- [WORK TASK]
Pick out each line below that contains the word "What" and copy it. Capitalization must match.

- [MATERIAL TO PROCESS]
Start of Block

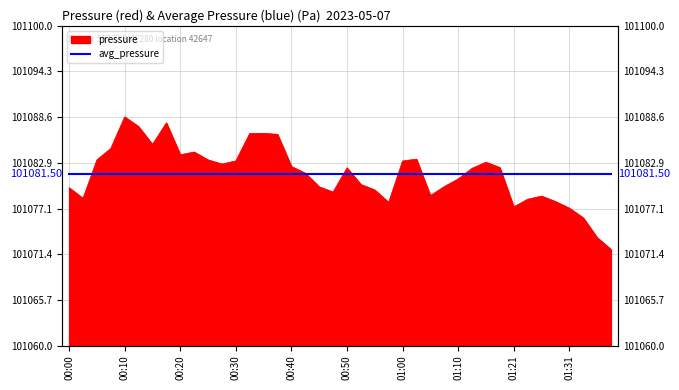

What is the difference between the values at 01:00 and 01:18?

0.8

End of Block
Start of Block

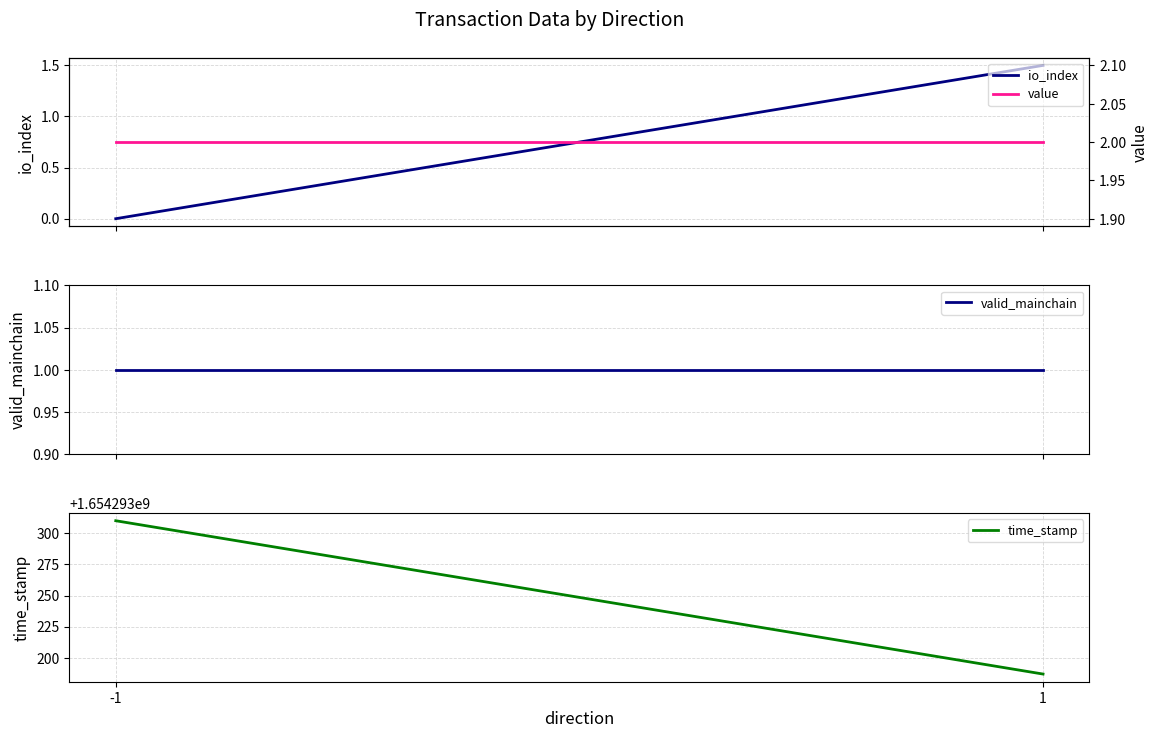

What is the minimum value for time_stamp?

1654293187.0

End of Block
Start of Block

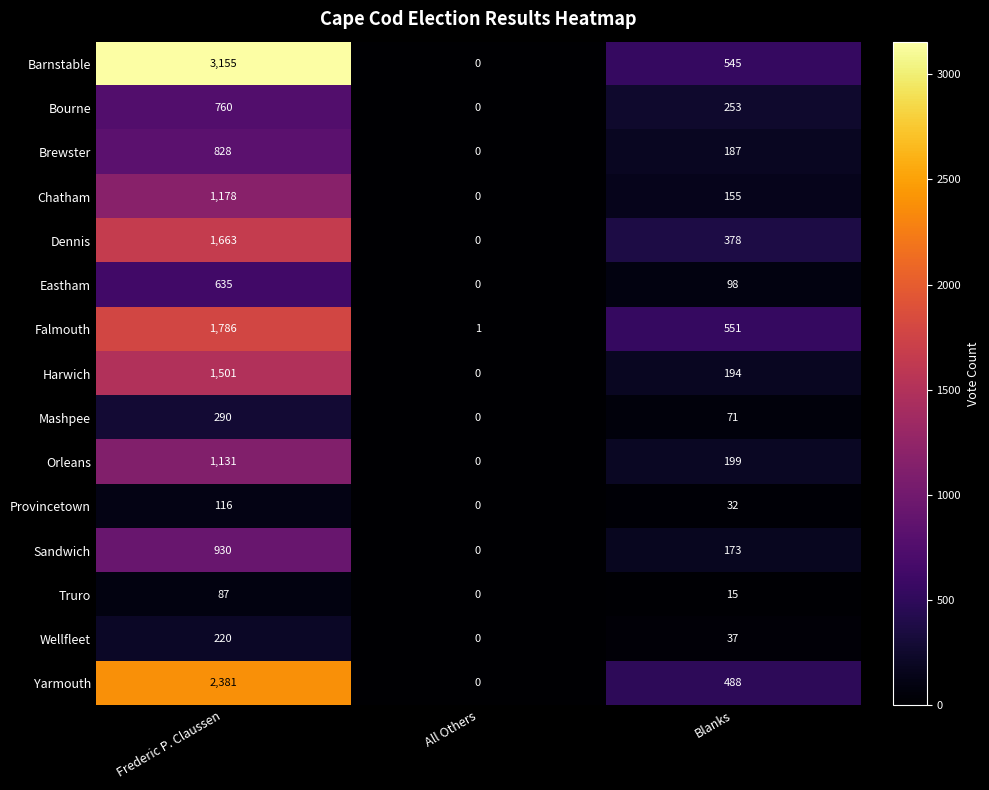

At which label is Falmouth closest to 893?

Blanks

End of Block

- [RESPONSE AREA]
What is the difference between the values at 01:00 and 01:18?
What is the minimum value for time_stamp?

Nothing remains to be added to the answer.